** DOCUMENT SEGMENT follows **
Introduction
Here we present the R package RUCova, a novel method designed to
address confounding factors such as heterogeneous cell size and staining
efficiency in mass cytometry data. RUCova removes unwanted covariance
using multivariate linear regression based on Surrogates of Unwanted
Covariance (SUCs), and Principal Component Analysis (PCA).
RUCova comprises two major steps:
First, it fits a multivariate model for each measured marker
(\(m\)) across cells (\(i\)) from samples (\(j_i\)) with respect to the surrogates of
sources of unwanted covariance (SUC, \(\vec{x_i}\)). Samples \(j_i\) can be either different cell lines,
perturbations, conditions, metacells (clusters), or even
batches.
Second, it eliminates such dependency by assigning the residuals
\(\epsilon\) of the model as the new
modified expression of the marker. The fit can be expressed as: \[ y^{m}_i(\vec{x}_{i},j_i) = \underbrace{O^m(j_i)
+ S^m(\vec{x}_{i},j_i) }_{M(\vec{x}_{i},j_i)} + \epsilon^m_i\ \],
where \(S^m(\vec{x}_{i},j_i)\)
describes the slope of the fit and \(O^m(j_i)\) the intercept or
offset.
** End of DOCUMENT SEGMENT **
## ASSIGNED TASK 1
In the RUCova introduction, how does the second step remove the dependency of each marker on the surrogates of unwanted covariance?
## ASSIGNED TASK 2
Answer these questions on the RUCova introduction:
(a) Which two methods does RUCova use to remove unwanted covariance?
(b) What kinds of groupings can the samples be?
(c) In the fit, what do the S and O terms describe?
## ASSIGNED TASK 3
Print part of the RUCova introduction verbatim: begin at the words "Introduction" and stop after "Component Analysis (PCA).".
** EXERCISE DATA follows **
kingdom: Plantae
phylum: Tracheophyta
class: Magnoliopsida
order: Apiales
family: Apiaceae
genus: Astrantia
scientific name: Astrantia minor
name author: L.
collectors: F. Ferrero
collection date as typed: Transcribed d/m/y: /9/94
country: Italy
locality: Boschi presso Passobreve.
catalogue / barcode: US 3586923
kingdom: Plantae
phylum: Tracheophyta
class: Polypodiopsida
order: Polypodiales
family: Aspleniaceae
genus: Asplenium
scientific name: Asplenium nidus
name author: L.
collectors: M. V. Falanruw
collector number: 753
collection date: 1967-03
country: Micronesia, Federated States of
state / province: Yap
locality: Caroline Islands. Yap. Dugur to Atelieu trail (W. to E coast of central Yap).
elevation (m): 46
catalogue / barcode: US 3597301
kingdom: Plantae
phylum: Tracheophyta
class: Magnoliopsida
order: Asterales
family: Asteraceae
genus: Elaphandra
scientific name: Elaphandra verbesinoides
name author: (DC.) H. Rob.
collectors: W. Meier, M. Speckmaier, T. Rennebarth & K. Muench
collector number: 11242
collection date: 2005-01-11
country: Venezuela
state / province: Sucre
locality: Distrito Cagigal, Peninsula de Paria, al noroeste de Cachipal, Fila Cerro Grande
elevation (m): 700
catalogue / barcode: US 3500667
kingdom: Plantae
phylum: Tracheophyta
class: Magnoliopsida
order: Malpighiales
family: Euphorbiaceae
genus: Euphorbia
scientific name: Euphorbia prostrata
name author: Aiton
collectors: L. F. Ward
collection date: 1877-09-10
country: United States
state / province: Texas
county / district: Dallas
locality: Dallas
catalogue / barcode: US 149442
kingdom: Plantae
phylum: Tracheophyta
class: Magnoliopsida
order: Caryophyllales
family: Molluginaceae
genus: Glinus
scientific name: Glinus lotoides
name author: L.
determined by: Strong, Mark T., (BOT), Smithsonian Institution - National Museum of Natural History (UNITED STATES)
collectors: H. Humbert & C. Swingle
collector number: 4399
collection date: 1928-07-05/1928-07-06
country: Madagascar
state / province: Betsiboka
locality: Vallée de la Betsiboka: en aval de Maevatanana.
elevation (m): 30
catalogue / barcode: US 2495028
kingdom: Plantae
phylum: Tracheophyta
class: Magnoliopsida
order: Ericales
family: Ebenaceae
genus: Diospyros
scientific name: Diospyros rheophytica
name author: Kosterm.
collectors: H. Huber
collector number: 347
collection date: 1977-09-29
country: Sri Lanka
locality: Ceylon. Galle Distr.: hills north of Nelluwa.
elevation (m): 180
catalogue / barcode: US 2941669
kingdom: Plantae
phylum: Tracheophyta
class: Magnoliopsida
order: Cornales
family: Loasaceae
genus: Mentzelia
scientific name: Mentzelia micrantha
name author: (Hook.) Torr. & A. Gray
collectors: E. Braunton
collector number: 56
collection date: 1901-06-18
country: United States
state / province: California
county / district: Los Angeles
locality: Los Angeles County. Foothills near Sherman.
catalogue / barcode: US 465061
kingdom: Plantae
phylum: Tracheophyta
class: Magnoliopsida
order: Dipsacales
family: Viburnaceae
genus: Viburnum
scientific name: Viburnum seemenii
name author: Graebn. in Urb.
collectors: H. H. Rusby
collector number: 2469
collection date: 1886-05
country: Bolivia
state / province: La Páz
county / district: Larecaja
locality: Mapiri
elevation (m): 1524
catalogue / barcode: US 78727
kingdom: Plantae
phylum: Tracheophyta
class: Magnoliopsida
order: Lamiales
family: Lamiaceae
** End of EXERCISE DATA **
## REPLY 1
The second step assigns the residuals (ε) of the fitted model as the new, modified expression of each marker. This eliminates the dependency that the first step's multivariate model captured with respect to the surrogates of unwanted covariance.

## REPLY 2
(a) Multivariate linear regression based on Surrogates of Unwanted Covariance (SUCs), and Principal Component Analysis (PCA).
(b) Different cell lines, perturbations, conditions, metacells (clusters), or batches.
(c) S describes the slope of the fit, and O describes the intercept or offset.

## REPLY 3
Introduction
Here we present the R package RUCova, a novel method designed to
address confounding factors such as heterogeneous cell size and staining
efficiency in mass cytometry data. RUCova removes unwanted covariance
using multivariate linear regression based on Surrogates of Unwanted
Covariance (SUCs), and Principal Component Analysis (PCA).